Extracted page text data
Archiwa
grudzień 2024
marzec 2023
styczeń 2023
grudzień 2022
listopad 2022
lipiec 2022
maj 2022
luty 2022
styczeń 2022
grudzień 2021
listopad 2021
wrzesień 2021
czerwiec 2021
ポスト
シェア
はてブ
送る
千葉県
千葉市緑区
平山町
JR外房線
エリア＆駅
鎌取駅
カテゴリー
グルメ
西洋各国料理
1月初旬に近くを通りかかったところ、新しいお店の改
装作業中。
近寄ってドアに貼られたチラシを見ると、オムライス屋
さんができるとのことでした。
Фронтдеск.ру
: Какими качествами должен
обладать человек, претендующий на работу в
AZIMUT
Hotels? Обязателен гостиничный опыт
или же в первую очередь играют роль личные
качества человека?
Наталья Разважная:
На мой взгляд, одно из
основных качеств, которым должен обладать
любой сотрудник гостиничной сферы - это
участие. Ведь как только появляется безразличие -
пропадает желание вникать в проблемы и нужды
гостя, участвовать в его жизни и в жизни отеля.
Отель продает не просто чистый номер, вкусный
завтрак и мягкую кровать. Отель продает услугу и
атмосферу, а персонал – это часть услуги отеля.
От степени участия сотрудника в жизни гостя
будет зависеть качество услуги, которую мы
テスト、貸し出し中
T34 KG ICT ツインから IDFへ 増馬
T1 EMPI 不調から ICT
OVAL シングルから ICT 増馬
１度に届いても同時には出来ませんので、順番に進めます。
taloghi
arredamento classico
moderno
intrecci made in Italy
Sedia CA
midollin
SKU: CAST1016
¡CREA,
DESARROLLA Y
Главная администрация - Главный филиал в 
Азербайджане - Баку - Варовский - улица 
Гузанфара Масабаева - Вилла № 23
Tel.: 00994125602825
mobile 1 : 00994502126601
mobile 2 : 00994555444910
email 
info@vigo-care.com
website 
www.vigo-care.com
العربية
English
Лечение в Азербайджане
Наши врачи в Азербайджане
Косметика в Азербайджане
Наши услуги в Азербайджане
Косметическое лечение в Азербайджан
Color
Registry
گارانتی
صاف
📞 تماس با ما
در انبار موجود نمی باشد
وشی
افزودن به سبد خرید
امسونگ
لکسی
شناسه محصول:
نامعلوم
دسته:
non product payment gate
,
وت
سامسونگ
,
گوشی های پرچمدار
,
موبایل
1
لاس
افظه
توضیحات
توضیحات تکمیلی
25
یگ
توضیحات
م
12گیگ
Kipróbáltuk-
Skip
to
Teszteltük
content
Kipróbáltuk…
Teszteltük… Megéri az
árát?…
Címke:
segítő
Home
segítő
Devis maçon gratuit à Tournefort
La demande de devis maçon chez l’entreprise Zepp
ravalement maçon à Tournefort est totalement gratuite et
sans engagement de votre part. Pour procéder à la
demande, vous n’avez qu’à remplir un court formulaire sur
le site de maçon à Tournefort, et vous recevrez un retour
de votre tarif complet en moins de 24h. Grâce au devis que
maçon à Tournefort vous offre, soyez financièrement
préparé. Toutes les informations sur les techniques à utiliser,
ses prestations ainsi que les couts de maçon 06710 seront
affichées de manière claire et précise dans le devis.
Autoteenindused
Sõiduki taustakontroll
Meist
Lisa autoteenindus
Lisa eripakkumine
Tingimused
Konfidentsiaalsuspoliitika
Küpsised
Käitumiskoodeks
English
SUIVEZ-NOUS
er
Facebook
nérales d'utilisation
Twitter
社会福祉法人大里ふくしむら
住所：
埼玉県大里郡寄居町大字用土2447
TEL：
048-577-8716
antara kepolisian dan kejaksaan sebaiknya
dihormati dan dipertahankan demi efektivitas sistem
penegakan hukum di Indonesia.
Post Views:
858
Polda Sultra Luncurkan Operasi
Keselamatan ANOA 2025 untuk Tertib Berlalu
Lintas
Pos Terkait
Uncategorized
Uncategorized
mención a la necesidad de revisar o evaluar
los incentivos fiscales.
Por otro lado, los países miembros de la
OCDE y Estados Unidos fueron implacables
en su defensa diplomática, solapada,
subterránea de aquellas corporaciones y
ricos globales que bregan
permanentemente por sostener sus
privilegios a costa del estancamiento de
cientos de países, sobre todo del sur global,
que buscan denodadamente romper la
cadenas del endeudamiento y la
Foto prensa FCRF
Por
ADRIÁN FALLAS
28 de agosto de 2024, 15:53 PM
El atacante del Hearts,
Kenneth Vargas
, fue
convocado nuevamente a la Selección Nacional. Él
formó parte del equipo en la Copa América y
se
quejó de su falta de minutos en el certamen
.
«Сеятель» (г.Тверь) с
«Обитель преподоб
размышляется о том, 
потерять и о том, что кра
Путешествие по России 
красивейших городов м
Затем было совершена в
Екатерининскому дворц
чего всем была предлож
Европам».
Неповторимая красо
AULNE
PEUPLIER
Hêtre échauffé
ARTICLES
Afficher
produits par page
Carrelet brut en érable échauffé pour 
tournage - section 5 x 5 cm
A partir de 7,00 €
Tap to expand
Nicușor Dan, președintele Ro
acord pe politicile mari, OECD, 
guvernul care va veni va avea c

TASK STATEMENT: The answer must be a verbatim transcription of the entries above, from the first line through the line that contains "Devis maçon gratuit à Tournefort", and nothing more.

WRITTEN RESPONSE:
Archiwa
grudzień 2024
marzec 2023
styczeń 2023
grudzień 2022
listopad 2022
lipiec 2022
maj 2022
luty 2022
styczeń 2022
grudzień 2021
listopad 2021
wrzesień 2021
czerwiec 2021
ポスト
シェア
はてブ
送る
千葉県
千葉市緑区
平山町
JR外房線
エリア＆駅
鎌取駅
カテゴリー
グルメ
西洋各国料理
1月初旬に近くを通りかかったところ、新しいお店の改
装作業中。
近寄ってドアに貼られたチラシを見ると、オムライス屋
さんができるとのことでした。
Фронтдеск.ру
: Какими качествами должен
обладать человек, претендующий на работу в
AZIMUT
Hotels? Обязателен гостиничный опыт
или же в первую очередь играют роль личные
качества человека?
Наталья Разважная:
На мой взгляд, одно из
основных качеств, которым должен обладать
любой сотрудник гостиничной сферы - это
участие. Ведь как только появляется безразличие -
пропадает желание вникать в проблемы и нужды
гостя, участвовать в его жизни и в жизни отеля.
Отель продает не просто чистый номер, вкусный
завтрак и мягкую кровать. Отель продает услугу и
атмосферу, а персонал – это часть услуги отеля.
От степени участия сотрудника в жизни гостя
будет зависеть качество услуги, которую мы
テスト、貸し出し中
T34 KG ICT ツインから IDFへ 増馬
T1 EMPI 不調から ICT
OVAL シングルから ICT 増馬
１度に届いても同時には出来ませんので、順番に進めます。
taloghi
arredamento classico
moderno
intrecci made in Italy
Sedia CA
midollin
SKU: CAST1016
¡CREA,
DESARROLLA Y
Главная администрация - Главный филиал в 
Азербайджане - Баку - Варовский - улица 
Гузанфара Масабаева - Вилла № 23
Tel.: 00994125602825
mobile 1 : 00994502126601
mobile 2 : 00994555444910
email 
info@vigo-care.com
website 
www.vigo-care.com
العربية
English
Лечение в Азербайджане
Наши врачи в Азербайджане
Косметика в Азербайджане
Наши услуги в Азербайджане
Косметическое лечение в Азербайджан
Color
Registry
گارانتی
صاف
📞 تماس با ما
در انبار موجود نمی باشد
وشی
افزودن به سبد خرید
امسونگ
لکسی
شناسه محصول:
نامعلوم
دسته:
non product payment gate
,
وت
سامسونگ
,
گوشی های پرچمدار
,
موبایل
1
لاس
افظه
توضیحات
توضیحات تکمیلی
25
یگ
توضیحات
م
12گیگ
Kipróbáltuk-
Skip
to
Teszteltük
content
Kipróbáltuk…
Teszteltük… Megéri az
árát?…
Címke:
segítő
Home
segítő
Devis maçon gratuit à Tournefort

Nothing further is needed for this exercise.